Welche Uhrengröße passt zu mir? Der Größen-Guide

KaufberatungBestwrist Redaktion5 Min. LesezeitAktualisiert am 2. Juli 2026

Kaum ein Kaufkriterium wird so unterschätzt wie die Größe — und kaum eines entscheidet so sehr darüber, ob eine Uhr getragen wird oder im Schrank liegt. Die verbreitete Faustregel „Durchmesser messen, fertig" greift dabei zu kurz: Ob eine Uhr passt, entscheiden mehrere Maße zusammen.

Schritt 1: Das Handgelenk messen

Messen Sie den Handgelenkumfang dort, wo die Uhr sitzen soll — mit Maßband oder einem Papierstreifen. Als grobe Orientierung: Bis etwa 16,5 cm gilt als schmal, 16,5 bis 18,5 cm als mittel, darüber als kräftig. Diese Zahl ist der Ausgangspunkt für alles Weitere.

Die Maße, die wirklich zählen

  • Durchmesser: die bekannteste Zahl — 36 bis 40 mm gelten heute als klassisch-vielseitig, darüber wird es sportlich-präsent.
  • Horn zu Horn (Lug-to-Lug): das wichtigste und meistvergessene Maß. Ragen die Hörner über den Handgelenksrand hinaus, wirkt jede Uhr zu groß — egal, was der Durchmesser sagt.
  • Höhe: Flache Uhren (unter ~10 mm) verschwinden unter der Manschette, hohe Sportmodelle tragen sichtbar auf.
  • Band und Proportion: Ein breites Band lässt das Gehäuse kleiner wirken, ein filigranes größer. Auch Lünette und Zifferblattgestaltung verändern die gefühlte Größe.

Faustregeln nach Handgelenk

  • Schmales Handgelenk (bis ~16,5 cm): 34–38 mm Durchmesser, Horn-zu-Horn unter ~46 mm. Vintage-Größen und klassische Dresswatches glänzen hier.
  • Mittleres Handgelenk (16,5–18,5 cm): 38–41 mm — die Komfortzone der meisten modernen Klassiker.
  • Kräftiges Handgelenk (ab ~18,5 cm): 40–44 mm; kleinere Uhren funktionieren ebenfalls, wirken aber bewusst dezent.

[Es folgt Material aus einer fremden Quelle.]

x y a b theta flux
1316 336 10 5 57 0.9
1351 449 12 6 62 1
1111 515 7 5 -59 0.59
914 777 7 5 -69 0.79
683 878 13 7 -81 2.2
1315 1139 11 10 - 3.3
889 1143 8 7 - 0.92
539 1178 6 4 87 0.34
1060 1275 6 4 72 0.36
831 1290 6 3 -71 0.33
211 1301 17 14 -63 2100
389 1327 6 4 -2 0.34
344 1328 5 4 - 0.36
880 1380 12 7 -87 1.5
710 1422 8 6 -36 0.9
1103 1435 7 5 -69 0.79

Der Trend zu kleineren Uhren

Nach der XL-Welle der 2000er sind moderat dimensionierte Uhren zurück: Viele aktuelle Modelle sind auf 36 bis 40 mm zurückgekehrt, und Vintage-Größen gelten wieder als elegant statt zierlich. Wer heute „zeitlos" kauft, kauft eher einen Millimeter kleiner als größer — das Auge gewöhnt sich nach unten schneller als nach oben.

Fazit

Handgelenk messen, auf Horn-zu-Horn achten, im Zweifel die kleinere Größe: Damit ist die Größenfrage in neun von zehn Fällen gelöst. Der letzte Beweis bleibt das Anprobieren — oder ehrliche Fotos am Handgelenk aus mehreren Winkeln, wie sie gute Angebote zeigen.